Servidores do Ibama projetam alta de 28% no desmatamento na Amazônia

(Foto: Ibama/ Vinícius Mendonça)

Mais de 600 servidores do Instituto Brasileiro do Meio Ambiente e dos Recursos Naturais Renováveis (Ibama) publicaram uma carta aberta em que alertam que o desmatamento na Amazônia em 2020 pode aumentar 28% em relação ao ano anterior. A estimativa considera o período entre agosto de 2019 e julho de 2020.

A carta é destinada ao vice-presidente Hamilton Mourão, que comanda o Conselho da Amazônia, ao presidente da Câmara, Rodrigo Maia (DEM-RJ), ao presidente do Senado, Davi Alcolumbre (DEM-AP), e ao presidente do Supremo Tribunal Federal (STF), Dias Toffoli.

No documento, os servidores afirmam que o desmatamento até o dia 09 de julho era 13% maior que o ano anterior. Mas a tendência é que o percentual alcance 28% e a área total desmatada seja de 13 mil km².

Os servidores ressaltaram que as medidas propostas no ano passado foram ignoradas pelo governo e que a preservação do meio ambiente deve ser encarada como uma questão estratégicas para o país.

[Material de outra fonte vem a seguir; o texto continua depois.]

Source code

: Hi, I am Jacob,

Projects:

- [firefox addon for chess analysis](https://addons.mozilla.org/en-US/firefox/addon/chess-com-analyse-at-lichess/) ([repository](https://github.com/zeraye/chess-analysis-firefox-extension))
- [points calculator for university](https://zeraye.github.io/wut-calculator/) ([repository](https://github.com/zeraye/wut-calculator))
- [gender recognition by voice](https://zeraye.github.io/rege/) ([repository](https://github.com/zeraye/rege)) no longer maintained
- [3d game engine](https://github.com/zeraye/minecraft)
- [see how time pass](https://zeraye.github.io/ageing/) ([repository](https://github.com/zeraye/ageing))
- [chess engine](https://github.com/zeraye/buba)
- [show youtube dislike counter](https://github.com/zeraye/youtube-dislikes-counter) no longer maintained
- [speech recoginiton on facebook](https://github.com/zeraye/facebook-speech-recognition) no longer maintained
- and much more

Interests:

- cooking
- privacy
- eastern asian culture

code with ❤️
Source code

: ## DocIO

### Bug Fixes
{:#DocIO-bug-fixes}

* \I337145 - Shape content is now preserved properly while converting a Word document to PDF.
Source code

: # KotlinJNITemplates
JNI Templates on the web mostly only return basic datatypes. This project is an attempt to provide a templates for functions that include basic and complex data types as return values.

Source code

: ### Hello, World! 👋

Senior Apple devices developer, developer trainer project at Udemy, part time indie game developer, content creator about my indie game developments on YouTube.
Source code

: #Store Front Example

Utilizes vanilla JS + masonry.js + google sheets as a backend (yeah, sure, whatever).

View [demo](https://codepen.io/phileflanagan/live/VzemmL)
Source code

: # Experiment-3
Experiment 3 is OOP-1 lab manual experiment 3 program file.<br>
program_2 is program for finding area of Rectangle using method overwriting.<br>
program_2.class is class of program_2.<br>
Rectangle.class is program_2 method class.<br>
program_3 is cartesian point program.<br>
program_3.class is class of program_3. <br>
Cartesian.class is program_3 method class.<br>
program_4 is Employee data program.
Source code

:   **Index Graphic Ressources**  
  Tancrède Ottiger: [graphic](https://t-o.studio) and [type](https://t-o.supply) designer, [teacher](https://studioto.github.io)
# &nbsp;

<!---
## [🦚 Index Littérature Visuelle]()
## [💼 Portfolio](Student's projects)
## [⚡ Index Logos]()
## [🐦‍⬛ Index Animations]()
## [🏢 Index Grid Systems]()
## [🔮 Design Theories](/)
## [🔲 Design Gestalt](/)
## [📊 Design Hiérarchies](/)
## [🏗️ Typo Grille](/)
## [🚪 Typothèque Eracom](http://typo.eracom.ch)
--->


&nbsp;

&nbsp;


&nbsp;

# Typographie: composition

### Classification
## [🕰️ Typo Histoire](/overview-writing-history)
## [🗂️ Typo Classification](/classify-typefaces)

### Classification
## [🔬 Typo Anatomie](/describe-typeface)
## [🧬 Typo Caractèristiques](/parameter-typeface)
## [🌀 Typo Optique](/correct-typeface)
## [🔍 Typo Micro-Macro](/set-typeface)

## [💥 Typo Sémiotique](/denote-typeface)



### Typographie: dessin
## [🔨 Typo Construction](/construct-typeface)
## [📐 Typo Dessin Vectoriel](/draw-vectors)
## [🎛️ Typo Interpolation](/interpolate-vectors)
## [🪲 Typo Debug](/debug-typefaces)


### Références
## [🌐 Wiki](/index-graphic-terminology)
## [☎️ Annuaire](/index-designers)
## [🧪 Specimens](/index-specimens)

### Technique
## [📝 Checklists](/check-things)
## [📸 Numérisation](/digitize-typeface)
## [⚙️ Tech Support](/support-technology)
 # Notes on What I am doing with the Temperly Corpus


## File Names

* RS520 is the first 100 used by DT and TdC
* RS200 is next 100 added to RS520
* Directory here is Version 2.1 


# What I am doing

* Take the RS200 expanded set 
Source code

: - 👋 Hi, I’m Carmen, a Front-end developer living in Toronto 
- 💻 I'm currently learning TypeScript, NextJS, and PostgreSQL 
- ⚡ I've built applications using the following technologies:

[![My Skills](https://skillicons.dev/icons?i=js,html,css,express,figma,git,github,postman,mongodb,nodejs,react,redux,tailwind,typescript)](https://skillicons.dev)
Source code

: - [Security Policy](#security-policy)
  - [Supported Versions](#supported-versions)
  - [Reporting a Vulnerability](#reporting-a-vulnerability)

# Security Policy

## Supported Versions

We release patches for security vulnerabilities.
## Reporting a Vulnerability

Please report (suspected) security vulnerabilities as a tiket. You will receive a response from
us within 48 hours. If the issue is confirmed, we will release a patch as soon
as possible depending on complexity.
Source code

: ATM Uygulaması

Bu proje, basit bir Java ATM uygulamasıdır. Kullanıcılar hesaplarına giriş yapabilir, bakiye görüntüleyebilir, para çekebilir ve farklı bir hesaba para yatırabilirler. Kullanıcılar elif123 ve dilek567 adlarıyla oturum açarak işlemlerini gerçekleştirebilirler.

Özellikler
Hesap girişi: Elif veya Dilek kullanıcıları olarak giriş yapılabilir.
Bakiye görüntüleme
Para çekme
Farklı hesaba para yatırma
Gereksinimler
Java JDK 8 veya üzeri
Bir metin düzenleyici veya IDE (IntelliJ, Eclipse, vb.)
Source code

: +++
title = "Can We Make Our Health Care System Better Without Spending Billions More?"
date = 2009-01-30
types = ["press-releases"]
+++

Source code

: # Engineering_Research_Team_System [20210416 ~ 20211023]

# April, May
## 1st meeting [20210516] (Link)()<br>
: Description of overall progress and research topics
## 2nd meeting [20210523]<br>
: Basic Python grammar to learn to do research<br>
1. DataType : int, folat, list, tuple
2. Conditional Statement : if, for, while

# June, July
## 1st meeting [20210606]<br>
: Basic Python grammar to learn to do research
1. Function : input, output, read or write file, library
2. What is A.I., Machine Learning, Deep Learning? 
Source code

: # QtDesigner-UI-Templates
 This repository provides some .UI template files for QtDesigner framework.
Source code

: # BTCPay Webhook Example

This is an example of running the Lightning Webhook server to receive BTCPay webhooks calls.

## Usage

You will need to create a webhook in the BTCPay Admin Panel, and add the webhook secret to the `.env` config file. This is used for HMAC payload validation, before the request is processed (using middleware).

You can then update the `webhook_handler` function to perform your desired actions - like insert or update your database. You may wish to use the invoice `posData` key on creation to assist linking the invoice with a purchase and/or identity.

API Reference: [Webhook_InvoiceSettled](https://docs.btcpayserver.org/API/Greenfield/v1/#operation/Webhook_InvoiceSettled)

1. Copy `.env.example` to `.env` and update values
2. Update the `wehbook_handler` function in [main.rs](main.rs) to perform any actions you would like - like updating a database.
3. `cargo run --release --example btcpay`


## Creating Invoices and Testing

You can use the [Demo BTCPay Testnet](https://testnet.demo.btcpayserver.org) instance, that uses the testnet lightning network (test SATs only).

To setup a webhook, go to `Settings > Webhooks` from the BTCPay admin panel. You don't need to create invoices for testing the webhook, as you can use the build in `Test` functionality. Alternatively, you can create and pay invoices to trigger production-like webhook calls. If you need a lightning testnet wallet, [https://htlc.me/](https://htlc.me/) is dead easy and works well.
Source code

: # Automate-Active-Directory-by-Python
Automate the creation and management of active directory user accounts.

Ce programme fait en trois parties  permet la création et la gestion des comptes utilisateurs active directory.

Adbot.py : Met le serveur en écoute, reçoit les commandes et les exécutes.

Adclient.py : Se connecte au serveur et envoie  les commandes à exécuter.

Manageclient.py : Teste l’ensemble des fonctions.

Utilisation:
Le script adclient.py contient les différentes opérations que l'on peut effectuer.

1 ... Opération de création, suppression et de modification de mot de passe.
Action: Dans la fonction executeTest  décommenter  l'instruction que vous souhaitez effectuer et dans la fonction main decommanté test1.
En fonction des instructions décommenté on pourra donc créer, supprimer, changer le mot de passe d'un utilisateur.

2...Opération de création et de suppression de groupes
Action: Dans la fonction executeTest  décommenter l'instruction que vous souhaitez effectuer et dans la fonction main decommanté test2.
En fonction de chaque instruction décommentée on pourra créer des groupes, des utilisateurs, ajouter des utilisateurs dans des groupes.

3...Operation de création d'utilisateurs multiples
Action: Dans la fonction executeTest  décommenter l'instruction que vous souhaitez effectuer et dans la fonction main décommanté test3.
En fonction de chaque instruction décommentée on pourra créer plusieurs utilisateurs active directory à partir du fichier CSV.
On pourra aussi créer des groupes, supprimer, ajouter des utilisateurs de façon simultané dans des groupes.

O agronegócio, por exemplo, pode sofrer sanções se os compradores considerem que a produção é feita em áreas desmatadas ilegalmente.

“Impedir a destruição ambiental no Brasil possibilita inclusive o esvaziamento de pretextos para imposição de barreiras comerciais contra o Brasil. Seja como for, a conjugação de tais temas interessa à soberania nacional”, afirmam no documento.

Nos últimos meses, investidores e empresários enviaram cartas ao governo em que pedem o fim do desmatamento e a preservação do meio ambiente.

Nos dias 10 e 11 de julho, Mourão se reuniu com ministros, fundos de investimentos estrangeiro e empresas brasileiras. Nas reuniões, o vice-presidente confirmou o comprometimento do Brasil com o meio ambiente.